Hitler’s call for the German people to unite is no different from Italian fascism. While Mussolini fights for Italian cultural superiority, Hitler constructed the biological superiority of the Aryan race, the Übermenschen. One can only belong to and be united with it by blood — ein Volk, ein Reich, ein Führer. And decades before the holocaust, in Hitler’s campaign before large audiences executing the Nazi salute, he proclaims: “The government will regard its first and supreme task to restore to the German people unity of mind and will. It will preserve and defend the foundations on which the strength on which our nation rest.”
Populists of our century campaign on the same platform. Donald Trump’s 2016 campaign echoes the same message: “Believe it or not, I’m a unifier. I’m going to unify my country.” Yet we know that Making America Great Again (MAGA) also means racism and discrimination in an anti-immigrant regime.

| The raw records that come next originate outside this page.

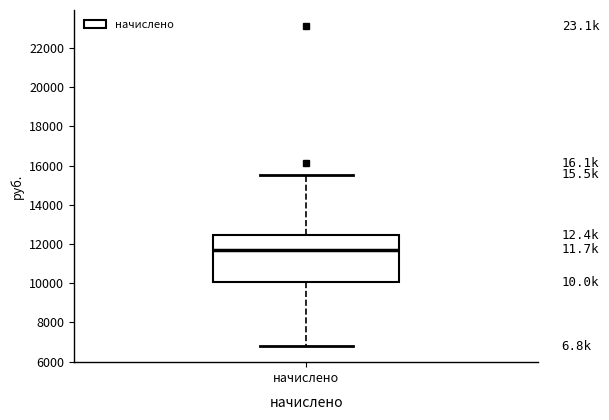

Read this box plot against the y-axis: the position of the median line, the range covered by the box, and the ends of both whiskers. The values are not printed on the chart, so give them approximately, as read against the axis.

median 11600, box 10000 to 12400, whiskers 6800 to 15600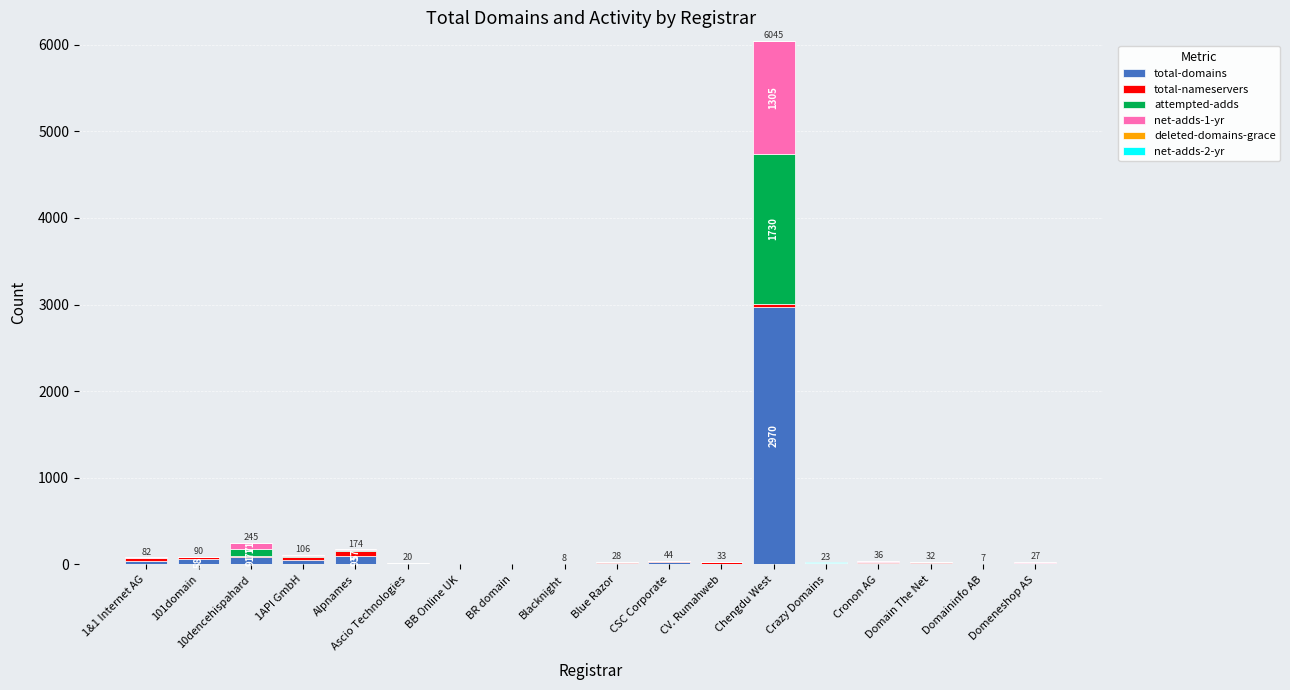

Which category has the highest value in the total-domains series?

Chengdu West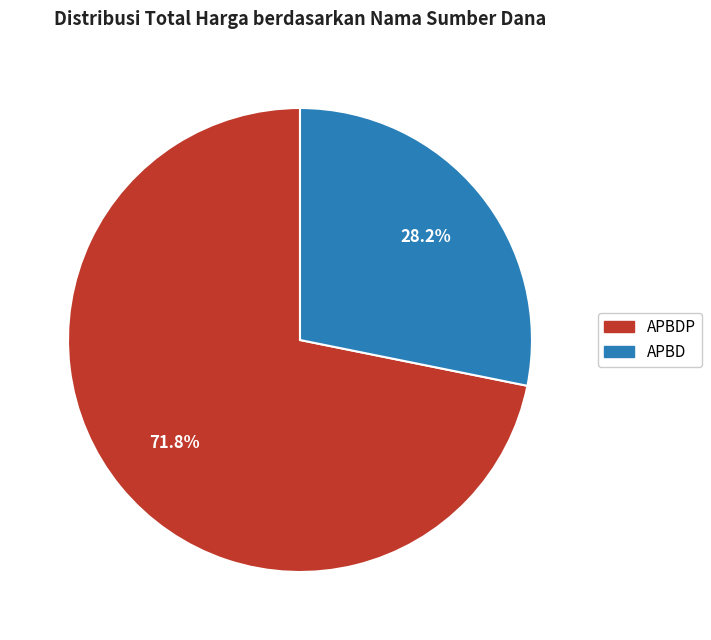

Is there any slice that represents more than half of the pie?

Yes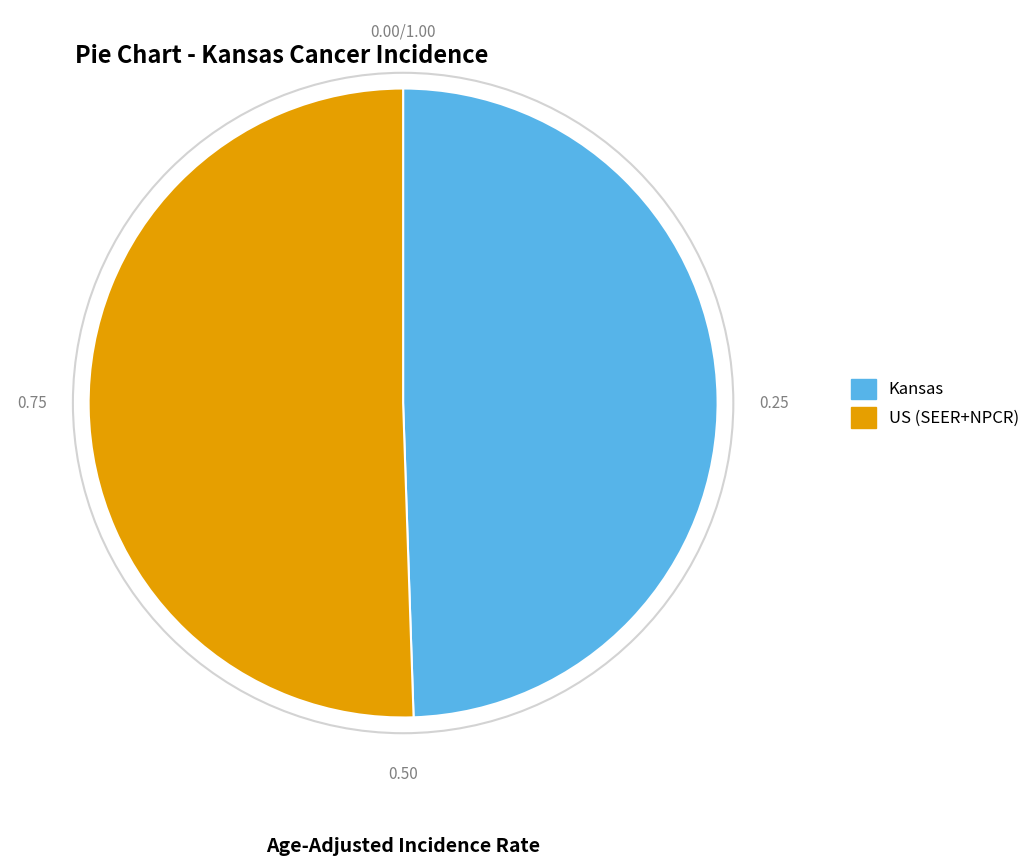

Does Kansas account for over 50% of the chart?

No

In the middle of Martial Law, Ferdinand Marcos Sr. adopted “Isang Bansa, Isang Diwa” as the motto of his New Society. “It shall remain the paramount concern of our government,” Marcos Sr. writes, “to unite our country behind the cause of justice and dignity, to lift those who live in conditions of poverty, ignorance, and lack of opportunity, so that together they may form one united political community.” Nice words, which, coupled with Imelda’s colossal and expensive cultural program, effectively masks the violence that Martial Law actually was.

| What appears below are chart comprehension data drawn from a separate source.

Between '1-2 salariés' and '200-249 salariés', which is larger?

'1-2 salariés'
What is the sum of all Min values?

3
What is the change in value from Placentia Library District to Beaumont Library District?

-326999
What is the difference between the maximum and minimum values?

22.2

What present historical revision wants to delete from our consciousness were thousands of disappearances and tortures, loss of freedom and loss of lives, endless plunder, debauchery, and shameless display of ill-gotten wealth by the Marcos family and their cronies which they enjoy until today.
Fast forward to the son. With the help of enormous money from their loot poured into social media, the “unity” discourse does its work again to spread a toxic positivity to anesthetize people from feeling the pain of hunger, from seeing real injustice, from staring at poverty right in the face. It prevents us from calling to question the real perpetrators of the crimes so as to render us justice. It perpetuates a constructed and digitized historical lie that insults our people’s memory and destroys the fabric of our democracy.
Unity is a discourse of power, not the desire of the victims. Unity is the voice of impunity, not of justice and integrity.
What does unity mean to the thousands of orphans left behind by the victims of Duterte’s extrajudicial killing? How can we hold hands with the people — enablers, allies, friends — of those who perpetrated the killing of their fathers? What does unity mean to the families of people killed and tortured during Martial Law? What does unity mean for generations of Filipinos who have to bear the burden of the Marcos plunder — which is actually all of us? What does unity mean to millions who died and suffered during the pandemic because government corruption and favored businesses took medical resources away? To whom are the wielders of power accountable? When and how shall they render account?
The talk of unity is intended to make us feel safe when we are not, to make us dream of an abstract future without confronting the crimes of the past, to keep us from “calling out” on violent power that wreaks havoc on our land and its people.
And in a curious but deceptive inversion of meaning, unity is cunningly presented as a compulsory social duty “to talk nicely” by the same people who, not so long ago, despised civility and decency.
No wonder, Jesus said: “Do you think that I have come to bring peace to the earth? No, I tell you, but rather division!” (Lk 12: 51). – Rappler.com
Daniel Franklin E. Pilario, CM is the Vincentian Chair of Social Justice at St. John’s University in New York.